Ele disse ainda que na proposta financiada pelo Programa, Pinheiro, de comum acordo com agricultores e ONGs que participam do projeto, está pondo em execução uma solução intermediária: o plantio de mudas enxertadas no meio da vegetação nativa, em pequenas trilhas que simulam as veredas feitas pelos animais ao percorrerem a caatinga para se alimentar dos frutos. “Para o técnico da Embrapa, reflorestar a caatinga com umbuzeiro é como se o agricultor investisse numa espécie de poupança verde.

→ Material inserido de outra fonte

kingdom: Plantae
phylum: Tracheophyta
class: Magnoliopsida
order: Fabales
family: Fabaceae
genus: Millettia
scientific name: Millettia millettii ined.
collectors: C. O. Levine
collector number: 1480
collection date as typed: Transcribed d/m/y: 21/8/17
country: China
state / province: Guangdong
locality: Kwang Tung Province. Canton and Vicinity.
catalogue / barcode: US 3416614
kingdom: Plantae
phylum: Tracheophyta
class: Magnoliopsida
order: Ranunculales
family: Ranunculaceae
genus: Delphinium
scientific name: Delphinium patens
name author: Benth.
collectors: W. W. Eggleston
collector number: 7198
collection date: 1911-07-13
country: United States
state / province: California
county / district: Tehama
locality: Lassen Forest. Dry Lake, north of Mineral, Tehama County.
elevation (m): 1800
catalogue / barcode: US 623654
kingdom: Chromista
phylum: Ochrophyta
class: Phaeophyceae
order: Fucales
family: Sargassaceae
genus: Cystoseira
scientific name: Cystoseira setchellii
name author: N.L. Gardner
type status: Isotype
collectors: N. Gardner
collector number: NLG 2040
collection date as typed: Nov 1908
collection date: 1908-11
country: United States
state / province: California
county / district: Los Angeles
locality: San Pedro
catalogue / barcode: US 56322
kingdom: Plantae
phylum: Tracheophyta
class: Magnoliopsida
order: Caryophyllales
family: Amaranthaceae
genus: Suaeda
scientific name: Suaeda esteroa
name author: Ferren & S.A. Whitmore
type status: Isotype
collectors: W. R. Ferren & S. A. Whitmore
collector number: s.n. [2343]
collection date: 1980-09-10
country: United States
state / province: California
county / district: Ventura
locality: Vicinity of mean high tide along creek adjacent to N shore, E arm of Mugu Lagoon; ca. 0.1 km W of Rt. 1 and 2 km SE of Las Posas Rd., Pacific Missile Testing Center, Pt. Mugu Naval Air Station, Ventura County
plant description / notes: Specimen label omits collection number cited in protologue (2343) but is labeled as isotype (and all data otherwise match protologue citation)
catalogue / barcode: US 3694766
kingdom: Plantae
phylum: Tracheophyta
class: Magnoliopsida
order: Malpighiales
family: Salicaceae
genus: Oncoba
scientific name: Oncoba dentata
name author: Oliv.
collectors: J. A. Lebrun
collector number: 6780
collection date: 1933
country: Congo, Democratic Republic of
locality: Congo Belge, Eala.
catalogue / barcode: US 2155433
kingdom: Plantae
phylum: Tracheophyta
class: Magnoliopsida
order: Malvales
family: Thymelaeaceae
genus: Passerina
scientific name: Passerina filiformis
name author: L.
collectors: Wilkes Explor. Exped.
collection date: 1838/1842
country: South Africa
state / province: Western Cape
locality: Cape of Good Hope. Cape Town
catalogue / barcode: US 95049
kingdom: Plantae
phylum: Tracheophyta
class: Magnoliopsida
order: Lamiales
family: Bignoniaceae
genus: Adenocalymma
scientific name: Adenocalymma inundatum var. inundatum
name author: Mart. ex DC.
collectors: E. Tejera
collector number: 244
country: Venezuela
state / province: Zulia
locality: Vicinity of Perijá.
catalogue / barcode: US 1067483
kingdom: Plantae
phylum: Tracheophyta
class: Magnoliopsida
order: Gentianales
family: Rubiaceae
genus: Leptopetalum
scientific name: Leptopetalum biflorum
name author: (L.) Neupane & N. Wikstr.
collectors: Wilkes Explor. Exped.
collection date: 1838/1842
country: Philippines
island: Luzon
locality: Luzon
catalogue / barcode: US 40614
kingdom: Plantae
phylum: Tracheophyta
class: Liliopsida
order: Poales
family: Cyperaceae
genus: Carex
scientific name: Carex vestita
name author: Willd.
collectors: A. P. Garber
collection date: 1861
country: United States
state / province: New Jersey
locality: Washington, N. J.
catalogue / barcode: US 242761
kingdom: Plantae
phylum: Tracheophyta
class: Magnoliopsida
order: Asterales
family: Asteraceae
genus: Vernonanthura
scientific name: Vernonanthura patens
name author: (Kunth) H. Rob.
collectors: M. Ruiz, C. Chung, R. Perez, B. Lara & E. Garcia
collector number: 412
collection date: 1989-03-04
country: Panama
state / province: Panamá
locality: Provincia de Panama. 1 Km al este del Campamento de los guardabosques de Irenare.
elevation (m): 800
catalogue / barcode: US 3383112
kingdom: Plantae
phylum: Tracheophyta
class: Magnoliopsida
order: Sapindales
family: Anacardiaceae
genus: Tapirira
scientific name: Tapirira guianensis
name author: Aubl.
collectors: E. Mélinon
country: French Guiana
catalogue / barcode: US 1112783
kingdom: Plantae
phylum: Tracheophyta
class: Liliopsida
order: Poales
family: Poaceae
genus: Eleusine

Um pé de umbuzeiro produz, em média, de 80 kg a 300 kg de frutos por safra. No hectare instalado pelo projeto, com 50 plantas, o agricultor poderá, no mínimo, colher cerca de 4 toneladas. Uma quantidade dessa vendida hoje, mesmo in natura, gera uma renda considerável para os agricultores familiares”.

Sobre as vantagens financeiras para as famílias agricultoras, Ribeiro informou que a perspectiva é de uma renda ainda maior já que o mercado para o fruto do umbu está crescendo e ficando diversificado e explica que no sertão da Bahia, a Cooperativa Agropecuária Familiar de Canudos, Uauá e Curaçá (Coopercuc) articula uma rede de pequenas fábricas de processamento de frutos de umbu e já exporta doce cremoso e geléia de umbu, dentre outros produtos, para a França, Áustria e Itália. “Segundo Francisco Pinheiro experiências como a de beneficiamento dos frutos como a que acontece naqueles municípios apontam opções de desenvolvimento, de geração de renda, de emprego e de alimentos, que podem ser planejados a partir do enriquecimento da caatinga com umbuzeiro”.